The analyses will help design more sophisticated clinical trials of new treatments, and could even affect current clinical practice.
In the first paper, published in the journal Nature, the researchers sequenced the genomes of nearly 400 women with womb cancer, and compared this to the DNA inside the cells of their tumours.
This allowed them to group women with genetically similar forms of the disease.
Previously, this form of cancer was known to exist in two main forms - endometriod and serous - generally treated with radiotherapy or chemotherapy respectively.
The new findings showed that, according to DNA analysis, there are actually three types of endometriod cancers, characterised by different molecular fingerprints.
The research also suggested that some endometriod cancers - termed 'copy-number altered' cancers - were similar to serous cancers, and that this could change how they're treated.
"Clinicians should carefully consider treating copy-number-altered endometrioid patients with chemotherapy rather than adjuvant radiotherapy and formally test such hypotheses in prospective clinical trials," the authors write.
The study also showed that serous womb cancer's fingerprint was similar to that of a type of ovarian cancer, and of an aggressive form of breast cancer called 'basal-like' breast cancer.
The findings suggest that some womb cancers could be treated with drugs typically used for the other cancers, said project co-leader Dr Elaine Mardis, co-director of The Genome Institute at Washington University School of Medicine.
For example, a small proportion of women had tumours containing high levels of a protein called Her2. This suggests they could potentially benefit from drugs, such as trastuzumab, that target this protein.
A previous trial of this drug in womb cancer failed, but the authors speculate that this could be because it didn't recruit enough women with this subtype to see an effect.
"We are entering an era when tumours can be evaluated from a genomics standpoint, not just by looking at cancer cells under a microscope," Dr Mardis said.
"This more comprehensive approach provides a clearer picture of the way particular endometrial cancers will behave and will be important to gynaecological oncologists who treat this disease."
The second paper, published in the New England Journal of Medicine, involved 200 patients newly diagnosed with acute myeloid leukaemia (AML), and pinpointed scores of genetic changes driving the disease.
AML is characterised by the rapid growth of abnormal white blood cells that accumulate in the bone marrow and interfere with the production of normal blood cells.
The findings show that AML cells generally contain far fewer DNA faults than other cancers.
"We now have a genetic playbook for this type of leukaemia," study co-leader Dr Timothy Ley, associate director for cancer genomics at The Genome Institute at Washington University School of Medicine, said.

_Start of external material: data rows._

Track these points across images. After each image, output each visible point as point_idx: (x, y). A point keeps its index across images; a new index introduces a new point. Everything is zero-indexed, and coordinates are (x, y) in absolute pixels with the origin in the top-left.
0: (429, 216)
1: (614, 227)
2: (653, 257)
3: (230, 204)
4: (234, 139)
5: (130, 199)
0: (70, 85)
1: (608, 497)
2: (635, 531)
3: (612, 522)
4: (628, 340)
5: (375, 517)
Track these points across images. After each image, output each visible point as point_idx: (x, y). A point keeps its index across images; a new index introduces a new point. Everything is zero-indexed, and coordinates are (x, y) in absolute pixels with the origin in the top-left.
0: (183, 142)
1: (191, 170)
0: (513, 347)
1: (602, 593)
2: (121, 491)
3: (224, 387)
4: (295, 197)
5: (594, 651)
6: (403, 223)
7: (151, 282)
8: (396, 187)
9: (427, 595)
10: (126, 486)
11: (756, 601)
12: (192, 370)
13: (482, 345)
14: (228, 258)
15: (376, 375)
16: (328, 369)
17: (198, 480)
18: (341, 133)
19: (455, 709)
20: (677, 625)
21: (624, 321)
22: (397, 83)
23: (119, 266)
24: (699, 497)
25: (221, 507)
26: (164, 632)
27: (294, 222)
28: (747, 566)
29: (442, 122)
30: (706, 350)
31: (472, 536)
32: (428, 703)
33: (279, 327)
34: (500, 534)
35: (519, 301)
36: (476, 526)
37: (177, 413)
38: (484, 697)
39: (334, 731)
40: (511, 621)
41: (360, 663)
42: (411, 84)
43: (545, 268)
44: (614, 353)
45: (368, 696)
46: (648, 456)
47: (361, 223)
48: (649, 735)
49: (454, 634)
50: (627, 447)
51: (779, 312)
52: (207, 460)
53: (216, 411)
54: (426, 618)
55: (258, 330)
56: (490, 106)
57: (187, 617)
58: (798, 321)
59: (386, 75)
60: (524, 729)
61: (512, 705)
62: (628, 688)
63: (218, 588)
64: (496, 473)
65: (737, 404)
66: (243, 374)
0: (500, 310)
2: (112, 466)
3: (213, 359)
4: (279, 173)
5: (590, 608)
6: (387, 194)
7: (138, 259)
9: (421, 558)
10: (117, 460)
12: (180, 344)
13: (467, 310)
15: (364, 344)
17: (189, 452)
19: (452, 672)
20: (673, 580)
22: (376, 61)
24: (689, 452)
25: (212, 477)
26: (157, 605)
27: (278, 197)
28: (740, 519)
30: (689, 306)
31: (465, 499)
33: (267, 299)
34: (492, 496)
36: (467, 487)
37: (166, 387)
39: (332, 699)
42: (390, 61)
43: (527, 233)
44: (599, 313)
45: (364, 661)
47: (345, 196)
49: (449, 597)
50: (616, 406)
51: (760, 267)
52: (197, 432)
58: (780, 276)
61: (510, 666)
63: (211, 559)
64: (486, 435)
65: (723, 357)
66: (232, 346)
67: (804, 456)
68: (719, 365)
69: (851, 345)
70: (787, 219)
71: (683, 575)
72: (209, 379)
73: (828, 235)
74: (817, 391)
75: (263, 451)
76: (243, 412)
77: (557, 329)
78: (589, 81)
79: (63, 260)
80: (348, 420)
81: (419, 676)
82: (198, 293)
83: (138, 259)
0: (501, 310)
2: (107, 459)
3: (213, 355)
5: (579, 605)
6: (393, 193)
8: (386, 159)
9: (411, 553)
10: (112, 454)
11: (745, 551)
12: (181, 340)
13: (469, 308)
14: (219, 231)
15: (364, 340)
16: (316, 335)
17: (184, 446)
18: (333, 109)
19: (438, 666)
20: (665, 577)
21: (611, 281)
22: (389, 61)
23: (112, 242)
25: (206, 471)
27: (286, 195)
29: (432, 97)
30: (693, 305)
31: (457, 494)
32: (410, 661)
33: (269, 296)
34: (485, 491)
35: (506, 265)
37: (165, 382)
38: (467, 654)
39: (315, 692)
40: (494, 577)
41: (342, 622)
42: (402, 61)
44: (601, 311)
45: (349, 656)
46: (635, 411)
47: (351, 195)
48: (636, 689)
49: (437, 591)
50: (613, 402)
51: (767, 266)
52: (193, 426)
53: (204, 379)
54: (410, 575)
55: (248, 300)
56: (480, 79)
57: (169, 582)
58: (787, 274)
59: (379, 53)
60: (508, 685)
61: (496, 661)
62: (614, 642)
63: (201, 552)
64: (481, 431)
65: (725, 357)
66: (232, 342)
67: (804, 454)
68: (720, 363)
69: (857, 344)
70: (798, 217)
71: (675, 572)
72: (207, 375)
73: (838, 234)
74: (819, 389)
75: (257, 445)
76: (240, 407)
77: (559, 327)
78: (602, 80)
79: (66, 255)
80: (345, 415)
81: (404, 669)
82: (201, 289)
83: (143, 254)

"We don't know all the rules yet, but we know all the major players. This information can help us begin to understand which patients need more aggressive treatment right up front and which can be treated effectively with standard chemotherapy."
Both groups of researchers were part of The Cancer Genome Atlas (TCGA) Research Network, funded by the US National Institutes of Health, which is looking at unravelling cancer's molecular basis, to improve the way the disease is studied and treated.
The project has previously published detailed analyses of other cancer types, for example ovarian and breast cancers.
Dr Safia Danovi, from Cancer Research UK, said such studies were transforming the way cancer was being studied and treated.
"This work is only the first step - it's given scientists a gold mine of information to work with - so the next challenge is to translate these insights into kinder, more effective treatments for cancer patients," she commented.
"It's particularly interesting to see that cancers that arise in different parts of the body - the breast, the ovaries and the womb - can have remarkably similar genetic profiles.
"We now need to see if this means they can be treated similarly, and that will mean carefully designed clinical trials," she added.